During the operations, it was not easy at all, I had to prepare myself for that either psychologically and financially even to look for a guard. Being a cancer patient requires patience and faith, if you are not very well prepared you easily die of fear. Beside the faith and whatever has to be observant to the treatment.
After the surgery, I spent 2 weeks at hospital, the 3rd week I was informed that even if my body had tolerated the drugs, they had to cut off my breast. They did it on February 24, 2022.  Later the doctor suggested radiotherapy.
Talking about radiotherapy, the very radiotherapy meant new expenses, I happened to learn that it is not done here in Burundi. In itself the process of getting that medical report is long, it requires the signatures of doctors, you have to go in person to the minister. Each signature costs 50,000 BIF. I had to pay the doctors who took care of my case 250,000 BIF in addition I had to pay the other 50,000 to be able to withdraw these documents. I would not fail to say that it is only with the minister where I didn’t need to pay.

Where did you go exactly?

In Tanzania on March 17, 2022, I had to rent a house, to perform other exams. All in all I paid the equivalent to 7.5 million BIF.

Did it change your way of leaving?

In general several things change, I would cite as an example the fact of putting oneself under a special diet. During that time, you no longer eat the same as others. In addition there is a sudden change due to the expenses, they multiply a lot, the costs of treatment. The sudden expenses open doors to poverty and you go under that pressure which induces others illnesses.

Is the treatment accessible? How expensive is it?

The accessibility of treatment is a tough question.

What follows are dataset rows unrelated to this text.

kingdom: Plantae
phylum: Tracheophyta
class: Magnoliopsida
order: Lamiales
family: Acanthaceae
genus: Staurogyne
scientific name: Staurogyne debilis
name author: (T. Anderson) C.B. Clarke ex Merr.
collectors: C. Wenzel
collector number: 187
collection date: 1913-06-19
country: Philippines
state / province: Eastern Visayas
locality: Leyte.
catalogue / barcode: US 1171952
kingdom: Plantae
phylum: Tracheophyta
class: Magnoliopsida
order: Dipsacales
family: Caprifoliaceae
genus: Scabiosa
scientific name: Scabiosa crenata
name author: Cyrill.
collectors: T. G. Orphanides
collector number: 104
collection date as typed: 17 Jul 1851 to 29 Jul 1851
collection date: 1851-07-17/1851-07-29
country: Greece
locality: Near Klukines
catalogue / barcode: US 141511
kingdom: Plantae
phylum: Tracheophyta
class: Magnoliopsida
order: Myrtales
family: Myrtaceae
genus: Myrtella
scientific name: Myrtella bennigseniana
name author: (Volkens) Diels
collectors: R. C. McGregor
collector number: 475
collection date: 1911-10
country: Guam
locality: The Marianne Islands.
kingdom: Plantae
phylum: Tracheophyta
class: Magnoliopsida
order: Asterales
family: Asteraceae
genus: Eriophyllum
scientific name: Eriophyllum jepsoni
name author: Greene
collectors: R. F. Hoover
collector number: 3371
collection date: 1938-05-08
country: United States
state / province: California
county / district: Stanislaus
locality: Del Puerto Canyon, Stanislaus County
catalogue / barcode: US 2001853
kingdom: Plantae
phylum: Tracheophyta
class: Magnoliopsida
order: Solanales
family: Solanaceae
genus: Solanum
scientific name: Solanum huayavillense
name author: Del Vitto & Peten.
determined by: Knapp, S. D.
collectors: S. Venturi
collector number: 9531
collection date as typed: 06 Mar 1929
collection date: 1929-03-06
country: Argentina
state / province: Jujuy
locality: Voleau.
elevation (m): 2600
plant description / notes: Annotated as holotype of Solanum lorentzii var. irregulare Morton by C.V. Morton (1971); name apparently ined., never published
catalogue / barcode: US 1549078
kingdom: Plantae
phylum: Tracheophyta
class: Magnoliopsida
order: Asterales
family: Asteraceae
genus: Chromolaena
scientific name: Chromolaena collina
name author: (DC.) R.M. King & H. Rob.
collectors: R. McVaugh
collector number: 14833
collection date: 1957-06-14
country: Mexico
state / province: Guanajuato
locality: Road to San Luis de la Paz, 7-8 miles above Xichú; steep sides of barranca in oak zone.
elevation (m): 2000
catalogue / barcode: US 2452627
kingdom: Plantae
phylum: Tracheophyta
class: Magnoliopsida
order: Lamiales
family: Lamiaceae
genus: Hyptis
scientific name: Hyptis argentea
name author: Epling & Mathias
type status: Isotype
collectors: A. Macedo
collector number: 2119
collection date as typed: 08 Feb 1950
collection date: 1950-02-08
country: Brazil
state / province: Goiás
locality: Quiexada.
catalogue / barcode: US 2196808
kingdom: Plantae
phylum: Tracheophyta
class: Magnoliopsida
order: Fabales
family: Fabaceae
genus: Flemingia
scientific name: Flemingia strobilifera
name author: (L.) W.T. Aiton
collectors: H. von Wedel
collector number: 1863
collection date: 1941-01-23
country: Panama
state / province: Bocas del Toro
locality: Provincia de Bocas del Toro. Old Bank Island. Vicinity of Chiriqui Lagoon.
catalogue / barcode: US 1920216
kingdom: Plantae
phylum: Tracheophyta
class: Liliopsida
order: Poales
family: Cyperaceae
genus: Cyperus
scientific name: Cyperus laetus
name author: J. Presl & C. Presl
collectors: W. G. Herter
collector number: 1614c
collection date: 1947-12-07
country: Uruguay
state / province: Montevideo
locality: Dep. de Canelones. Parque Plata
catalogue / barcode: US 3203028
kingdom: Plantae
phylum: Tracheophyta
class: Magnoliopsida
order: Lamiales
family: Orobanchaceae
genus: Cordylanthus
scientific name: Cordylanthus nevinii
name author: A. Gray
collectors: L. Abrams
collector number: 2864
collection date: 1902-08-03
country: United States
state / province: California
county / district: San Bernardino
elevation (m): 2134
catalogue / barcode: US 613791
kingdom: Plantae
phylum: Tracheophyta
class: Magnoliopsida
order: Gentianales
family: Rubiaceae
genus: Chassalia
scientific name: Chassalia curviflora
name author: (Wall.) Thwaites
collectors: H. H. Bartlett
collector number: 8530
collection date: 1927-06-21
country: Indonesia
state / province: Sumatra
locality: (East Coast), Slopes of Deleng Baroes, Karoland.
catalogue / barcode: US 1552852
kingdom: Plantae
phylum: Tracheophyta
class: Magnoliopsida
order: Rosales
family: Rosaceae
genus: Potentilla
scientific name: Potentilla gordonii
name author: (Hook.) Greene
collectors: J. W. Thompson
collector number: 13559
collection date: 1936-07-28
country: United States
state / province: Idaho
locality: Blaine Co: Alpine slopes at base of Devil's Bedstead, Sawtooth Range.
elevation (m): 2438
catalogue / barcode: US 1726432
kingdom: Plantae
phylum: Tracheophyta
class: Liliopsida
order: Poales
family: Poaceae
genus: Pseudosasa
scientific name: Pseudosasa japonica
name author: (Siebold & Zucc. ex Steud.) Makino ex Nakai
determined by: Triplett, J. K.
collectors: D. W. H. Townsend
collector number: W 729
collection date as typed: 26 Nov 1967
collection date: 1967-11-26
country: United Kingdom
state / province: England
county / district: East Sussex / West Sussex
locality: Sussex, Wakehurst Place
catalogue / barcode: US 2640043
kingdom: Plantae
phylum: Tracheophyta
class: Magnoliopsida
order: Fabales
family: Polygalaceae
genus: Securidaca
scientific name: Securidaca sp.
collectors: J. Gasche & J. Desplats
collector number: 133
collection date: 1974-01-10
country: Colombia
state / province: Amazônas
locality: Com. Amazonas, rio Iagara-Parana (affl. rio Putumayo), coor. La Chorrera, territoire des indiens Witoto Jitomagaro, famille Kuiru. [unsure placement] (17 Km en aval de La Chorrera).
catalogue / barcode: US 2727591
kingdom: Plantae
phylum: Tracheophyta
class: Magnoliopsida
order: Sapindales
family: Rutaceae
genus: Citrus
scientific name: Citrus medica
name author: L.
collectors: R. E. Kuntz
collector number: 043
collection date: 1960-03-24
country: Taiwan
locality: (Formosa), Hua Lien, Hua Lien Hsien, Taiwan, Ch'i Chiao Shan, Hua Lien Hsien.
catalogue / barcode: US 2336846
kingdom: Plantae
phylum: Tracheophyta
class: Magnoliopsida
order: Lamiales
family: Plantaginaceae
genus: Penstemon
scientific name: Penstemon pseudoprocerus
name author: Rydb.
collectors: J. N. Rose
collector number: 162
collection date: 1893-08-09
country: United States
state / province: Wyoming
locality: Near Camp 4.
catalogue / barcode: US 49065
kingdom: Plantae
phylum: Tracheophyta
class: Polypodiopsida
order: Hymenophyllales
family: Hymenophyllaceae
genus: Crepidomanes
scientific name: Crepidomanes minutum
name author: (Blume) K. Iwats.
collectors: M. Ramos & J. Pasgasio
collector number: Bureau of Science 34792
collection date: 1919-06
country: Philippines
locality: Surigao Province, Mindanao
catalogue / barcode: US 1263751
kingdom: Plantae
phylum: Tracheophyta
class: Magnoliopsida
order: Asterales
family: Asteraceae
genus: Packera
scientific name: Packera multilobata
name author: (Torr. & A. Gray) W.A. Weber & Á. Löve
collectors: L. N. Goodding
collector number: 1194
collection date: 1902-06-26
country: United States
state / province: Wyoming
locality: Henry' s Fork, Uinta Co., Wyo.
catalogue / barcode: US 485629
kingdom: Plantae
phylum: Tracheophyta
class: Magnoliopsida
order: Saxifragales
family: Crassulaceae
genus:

Let’s just say the treatments are not accessible here in our country. Imagine I or other patients could spend a month hospitalized without being treated due to the lack of medications. It requires the patient to pay the total amount of money and the doctor to order medication abroad. After ordering both the patients and doctors are forced to wait for a period ranging from two weeks to two months. This causes (stopping treatment) cancer cells that were being burned to regenerate.

What massage are you giving to women young and old out there?

I encourage other women, young and old ones, to be aware of their breast changes and consult doctors about any suspicious lump. I would recommend them to avoid a diet which promotes cancerogenic cells. I will advise them to stay calm and stay as positive as they can once they are diagnosed.